— JOB ITEM —
Rewrite the text of all the entries below with "fixture" switched to "game" and everything else left the same. Leave the pictures out.
-- INPUT follows --
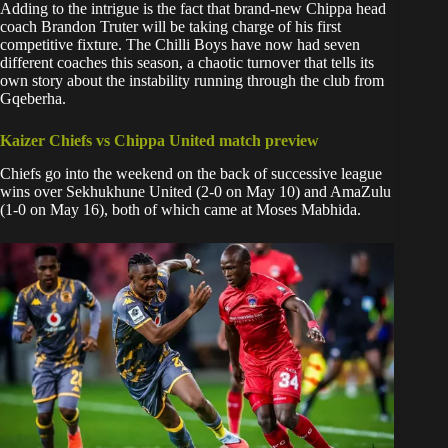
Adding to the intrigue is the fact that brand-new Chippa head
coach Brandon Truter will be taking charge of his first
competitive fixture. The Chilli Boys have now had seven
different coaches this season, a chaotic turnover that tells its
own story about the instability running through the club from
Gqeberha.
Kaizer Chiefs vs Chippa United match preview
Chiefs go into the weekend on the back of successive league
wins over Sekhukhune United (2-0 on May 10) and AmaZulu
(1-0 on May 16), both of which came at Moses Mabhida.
-- INPUT concluded --
— TASK SOLUTION —
Adding to the intrigue is the fact that brand-new Chippa head
coach Brandon Truter will be taking charge of his first
competitive game. The Chilli Boys have now had seven
different coaches this season, a chaotic turnover that tells its
own story about the instability running through the club from
Gqeberha.
Kaizer Chiefs vs Chippa United match preview
Chiefs go into the weekend on the back of successive league
wins over Sekhukhune United (2-0 on May 10) and AmaZulu
(1-0 on May 16), both of which came at Moses Mabhida.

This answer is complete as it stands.